- _Activity_
Records follow. Select each line holding "уровень".

- _Record excerpts_
□ □ □ □ □ □ □

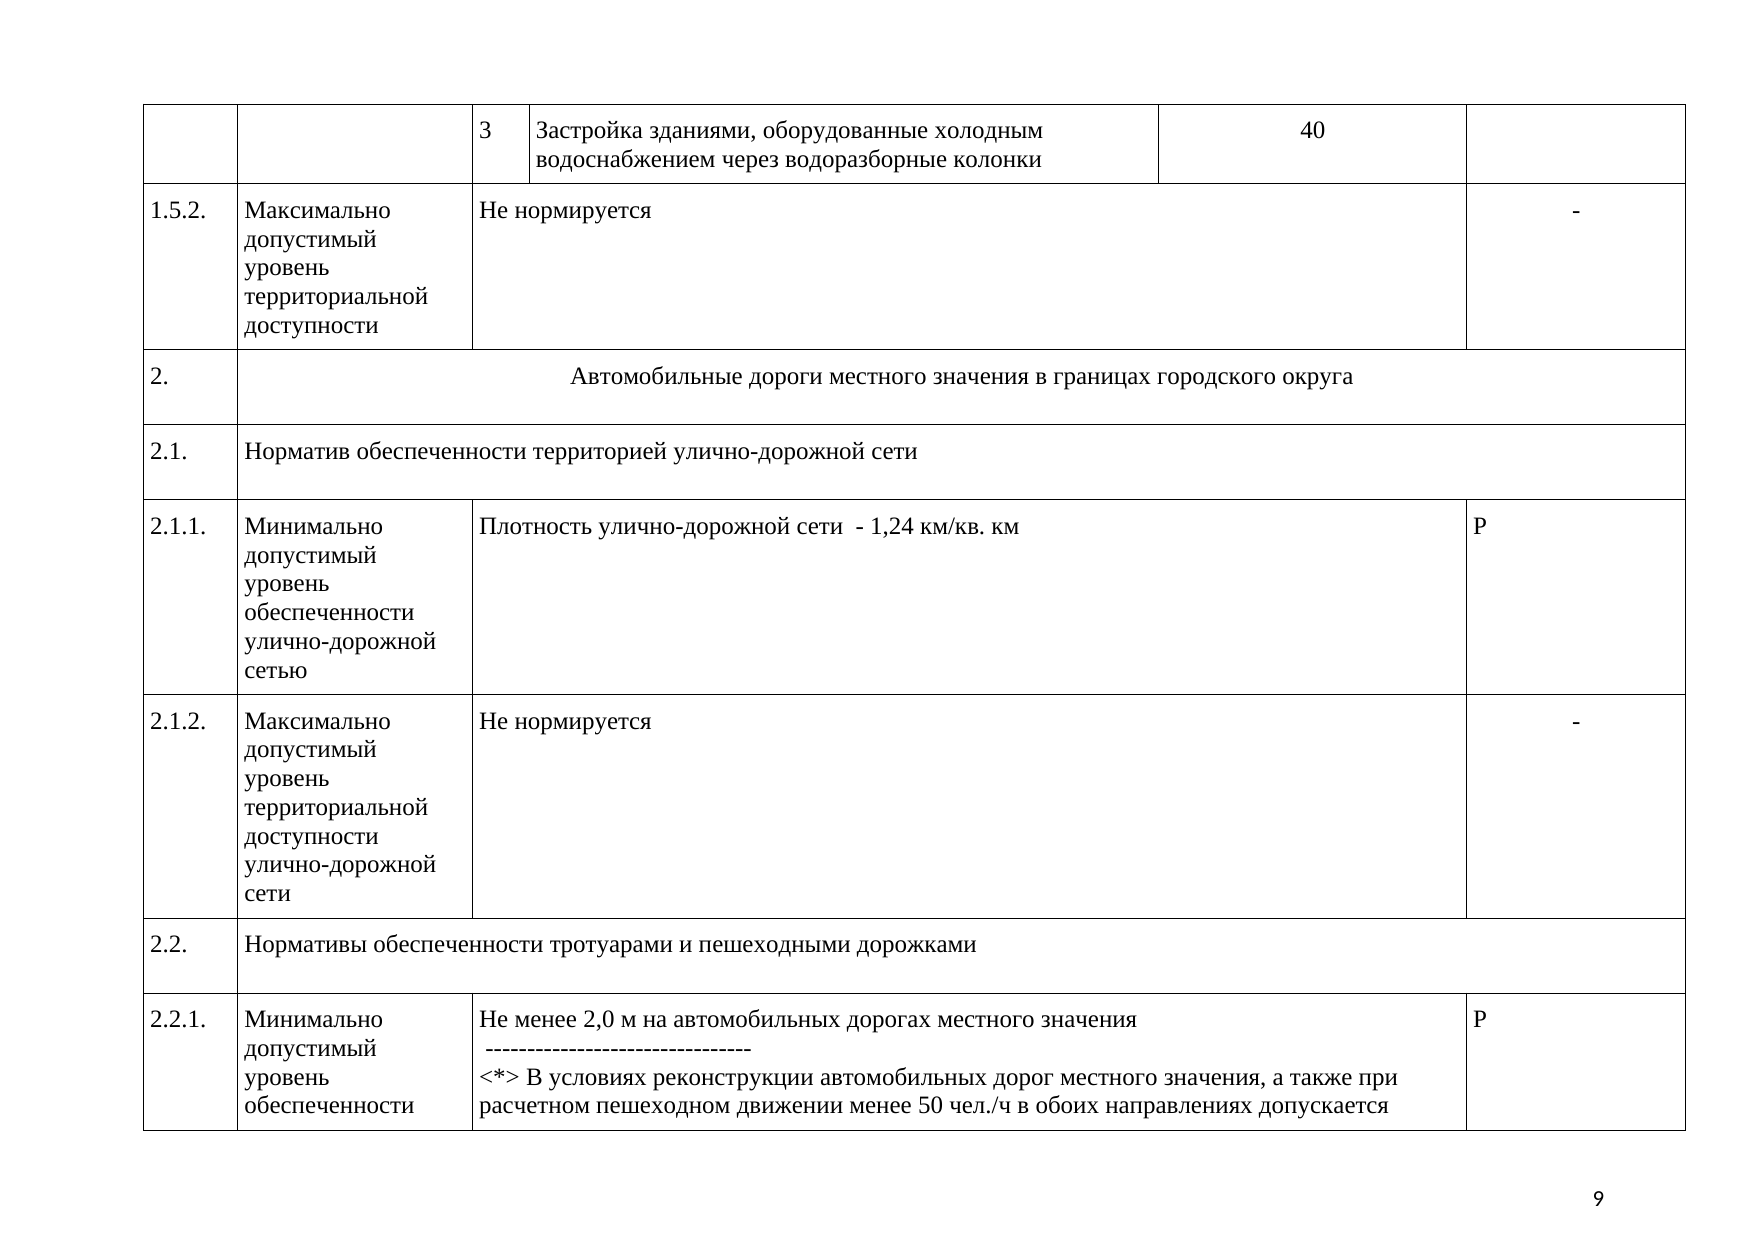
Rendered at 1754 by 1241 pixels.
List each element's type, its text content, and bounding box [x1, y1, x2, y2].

table_cell Р [1467, 500, 1685, 694]
table_cell 3 [473, 105, 529, 183]
table_cell - [1467, 184, 1685, 349]
table_cell Не нормируется [473, 695, 1466, 918]
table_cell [473, 994, 1466, 1130]
table_cell - [1467, 695, 1685, 918]
table_cell 2.2. [144, 919, 237, 993]
table_cell 2.2.1. [144, 994, 237, 1130]
table_cell 2. [144, 350, 237, 424]
table_cell 2.1.2. [144, 695, 237, 918]
table_cell Р [1467, 994, 1685, 1130]
table_cell Не нормируется [473, 184, 1466, 349]
table_cell 2.1. [144, 425, 237, 499]
table_cell 1.5.2. [144, 184, 237, 349]
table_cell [238, 994, 472, 1130]
table_cell Максимально допустимый уровень территориальной доступности улично-дорожной сети [238, 695, 472, 918]
table_cell Минимально допустимый уровень обеспеченности улично-дорожной сетью [238, 500, 472, 694]
table_cell Застройка зданиями, оборудованные холодным водоснабжением через водоразборные колонки [530, 105, 1158, 183]
table_cell Максимально допустимый уровень территориальной доступности [238, 184, 472, 349]
table_cell Автомобильные дороги местного значения в границах городского округа [238, 350, 1685, 424]
table_cell Плотность улично-дорожной сети - 1,24 км/кв. км [473, 500, 1466, 694]
table_cell Нормативы обеспеченности тротуарами и пешеходными дорожками [238, 919, 1685, 993]
table_cell 40 [1159, 105, 1466, 183]
table_cell 2.1.1. [144, 500, 237, 694]
table_cell Норматив обеспеченности территорией улично-дорожной сети [238, 425, 1685, 499]
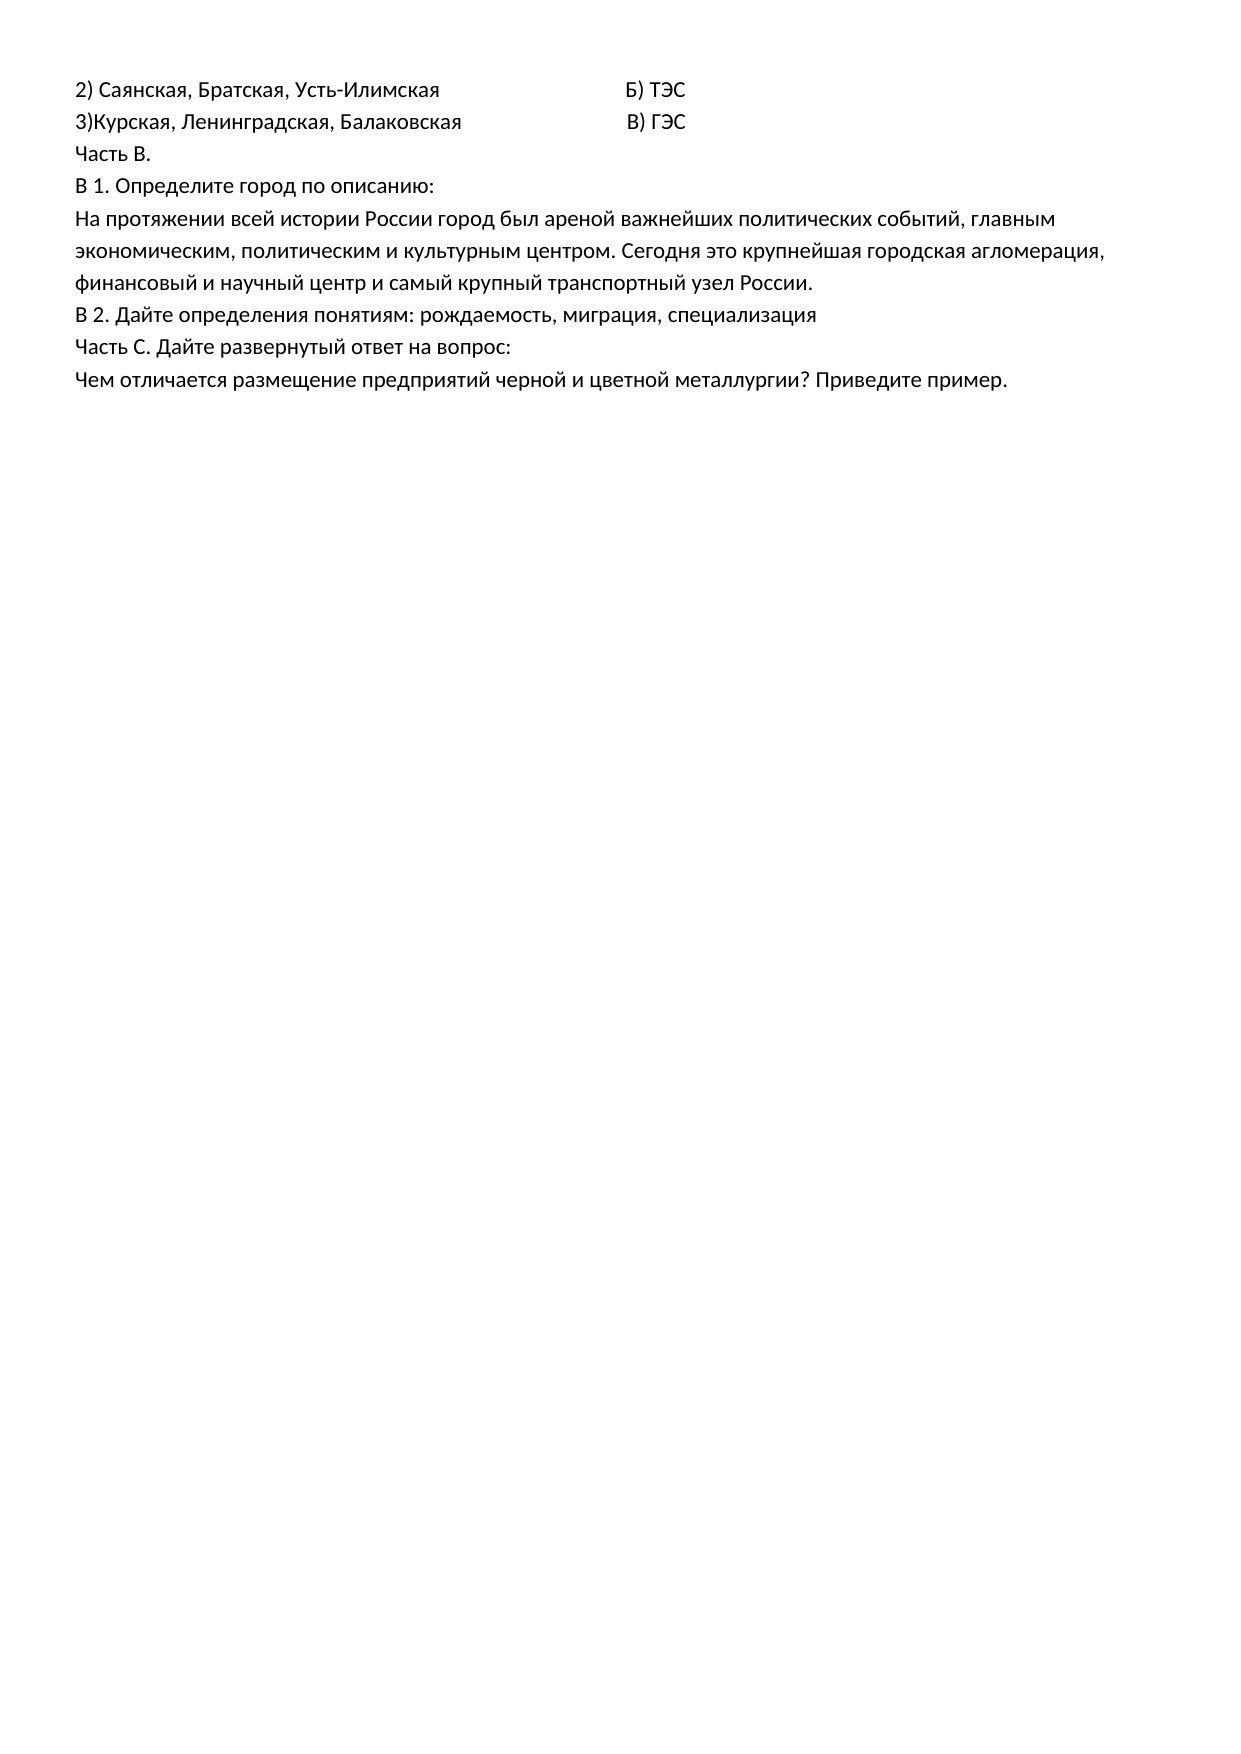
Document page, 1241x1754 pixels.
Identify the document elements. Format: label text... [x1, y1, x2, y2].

text Часть С. Дайте развернутый ответ на вопрос: [75, 332, 1165, 361]
text 2) Саянская, Братская, Усть-Илимская Б) ТЭС [75, 75, 1165, 103]
text В 1. Определите город по описанию: [75, 172, 1165, 199]
text Чем отличается размещение предприятий черной и цветной металлургии? Приведите пример. [75, 365, 1165, 393]
text В 2. Дайте определения понятиям: рождаемость, миграция, специализация [75, 300, 1165, 328]
text На протяжении всей истории России город был ареной важнейших политических событий, главным экономическим, политическим и культурным центром. Сегодня это крупнейшая городская агломерация, финансовый и научный центр и самый крупный транспортный узел России. [75, 204, 1165, 296]
text Часть В. [75, 139, 1165, 167]
text 3)Курская, Ленинградская, Балаковская В) ГЭС [75, 107, 1165, 135]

□ □ □ □ □ □ □

- _Answer space_
table_cell Максимально допустимый уровень территориальной доступности улично-дорожной сети [238, 695, 472, 918]
table_cell Минимально допустимый уровень обеспеченности улично-дорожной сетью [238, 500, 472, 694]
table_cell Максимально допустимый уровень территориальной доступности [238, 184, 472, 349]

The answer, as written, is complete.